Очень круто, что у нас есть любимый зритель, мы хотим выдать ей почетный бейдж.
Шукенова: Это то ли школьница, то ли студентка, она приходила на все наши сеансы. Она писала нам, что очень любит Долана. Она не из тусовки, она приходит одна и мы понимаем, что для нее это важно. Будет отлично, если таких мальчиков и девочек будет гораздо больше. Не знаю, будут ли они снимать кино или они просто будут воспитывать детей и вкладывать в них эти ценности, в любом случае, это будет здорово.
Байков: Для нас это был бы идеальный формат – показывать хорошее кино и знать практически поименно людей, которые к нам приходят.
Шукенова: Еще меня радует, что в прошлом году были взрослые люди. Мы подавали на грант как молодежный фестиваль, в итоге приходили люди в возрасте 30-40 лет, это самая неактивная часть киноаудитории. Мы все же смогли до них достучаться.

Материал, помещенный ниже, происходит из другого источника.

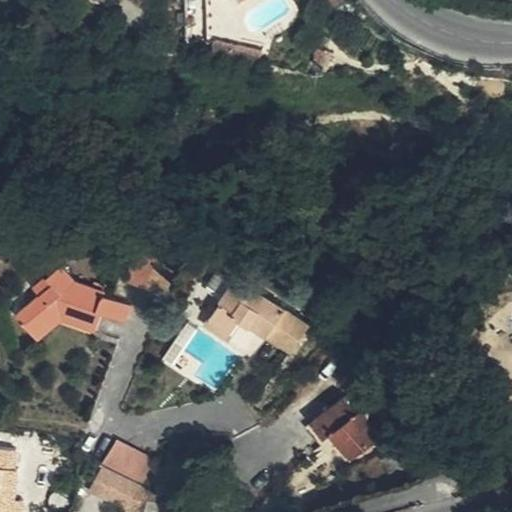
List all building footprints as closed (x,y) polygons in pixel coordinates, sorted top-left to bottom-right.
[(238,43),(237,0),(214,0),(218,44),(223,44),(237,43),(238,43)] [(237,43),(223,44),(223,55),(290,55),(289,44),(238,43),(237,43)] [(338,61),(341,46),(331,44),(328,58),(338,61)] [(82,277),(69,259),(41,281),(48,291),(25,308),(38,327),(61,310),(66,316),(101,331),(109,308),(129,316),(136,299),(109,290),(111,287),(82,277)] [(218,315),(242,332),(254,315),(292,341),(310,315),(262,283),(258,288),(227,267),(218,281),(233,292),(218,315)] [(355,284),(341,274),(324,300),(336,310),(355,284)] [(61,310),(38,327),(43,333),(66,316),(61,310)] [(239,338),(242,332),(218,315),(214,322),(239,338)] [(364,415),(363,415),(352,400),(317,426),(330,444),(343,434),(362,459),(384,443),(373,428),(375,425),(376,422),(376,420),(375,418),(374,417),(372,415),(369,414),(367,414),(364,415)] [(330,444),(317,426),(310,432),(323,449),(330,444)] [(120,466),(124,469),(140,450),(123,436),(107,455),(120,466)] [(140,450),(124,469),(143,485),(159,466),(140,450)] [(20,461),(0,462),(0,511),(36,511),(30,511),(29,494),(34,493),(33,475),(22,475),(20,461)] [(134,511),(142,511),(151,490),(143,485),(124,469),(120,466),(103,491),(134,511)] [(152,511),(159,494),(151,490),(142,511),(152,511)]
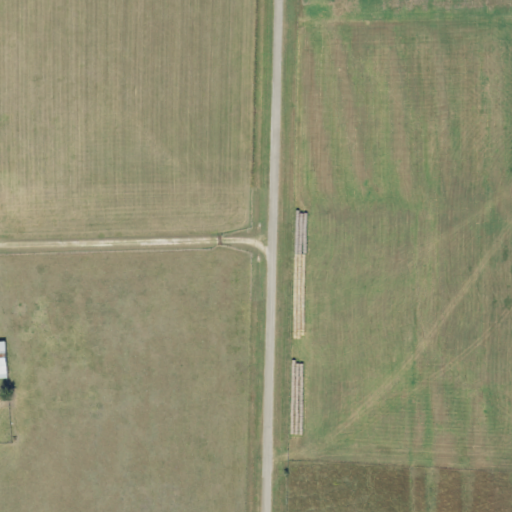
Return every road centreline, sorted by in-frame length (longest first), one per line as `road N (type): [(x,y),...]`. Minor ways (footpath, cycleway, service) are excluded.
road 1 (residential): [(267,511),(276,0)]
road 2 (residential): [(272,243),(0,243)]
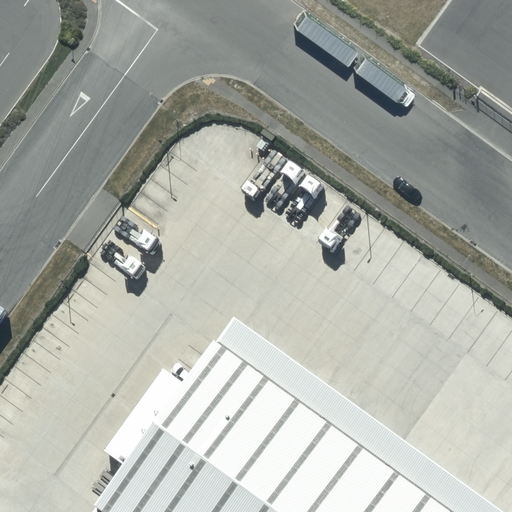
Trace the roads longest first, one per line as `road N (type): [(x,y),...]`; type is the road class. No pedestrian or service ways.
road 1 (unclassified): [(219,0),(511,212)]
road 2 (unclassified): [(176,0),(0,248)]
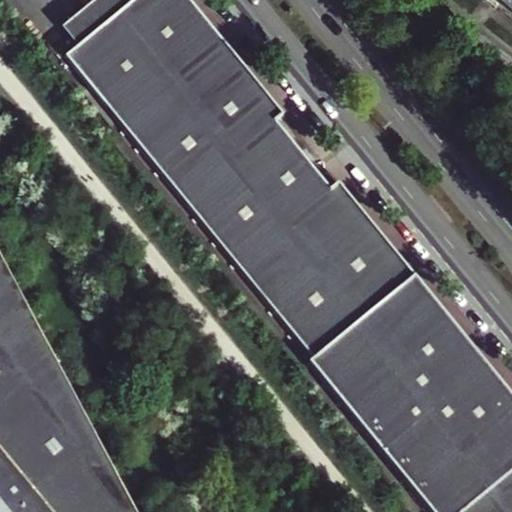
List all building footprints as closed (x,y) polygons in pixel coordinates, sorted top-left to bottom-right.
[(134,0),(96,0),(62,28),(77,47),(134,0)] [(134,0),(77,47),(65,57),(313,360),(308,364),(429,511),(511,511),(511,395),(479,355),(446,315),(399,257),(359,208),(338,183),(331,190),(275,123),(283,117),(246,71),(187,0),(134,0)] [(511,17),(511,0),(486,0),(485,2),(495,10),(498,6),(511,17)] [(0,365),(38,334),(0,264),(0,365)] [(135,511),(38,334),(0,365),(0,451),(49,511),(135,511)] [(0,511),(49,511),(0,451),(0,511)]
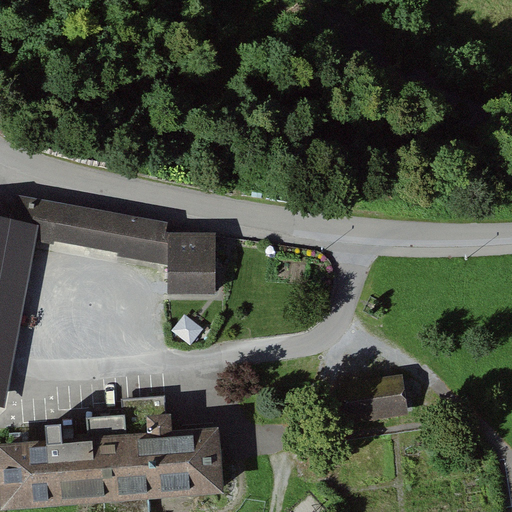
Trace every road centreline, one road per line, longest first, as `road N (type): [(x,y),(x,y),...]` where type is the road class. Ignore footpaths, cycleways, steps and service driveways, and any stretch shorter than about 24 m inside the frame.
road 1 (residential): [(0,152),(62,176),(303,225),(416,236),(511,232)]
road 2 (track): [(275,511),(283,451),(244,441),(207,356),(318,338),(339,319),(360,231)]
road 3 (track): [(339,319),(414,367),(499,444),(511,510)]
road 4 (track): [(207,356),(33,373)]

Мне кажется, наша британская часть программы нацелена и на них, мы надеемся, что каждый найдет что-то себе по душе. А вообще мы как вынашивали фестиваль: мы поняли, что нас не устраивают местные фестивали, и что мы хотим свой собственный, как мы его хотим видеть и как нам кажется это должно быть. В этом году здорово, что он случился во второй раз: мы выросли, и он тоже вырос. Насколько получится в третий раз – это уже вопрос, потому что мы на это тратим по полгода и до последнего не знаем, что случится, удастся ли воплотить все и это конечно, очень тяжело, потому что нет стабильности.
Ахматова: Вы сказали, что местные фестивали вас не устраивают. Насколько мы знаем, вы работали на «Евразии».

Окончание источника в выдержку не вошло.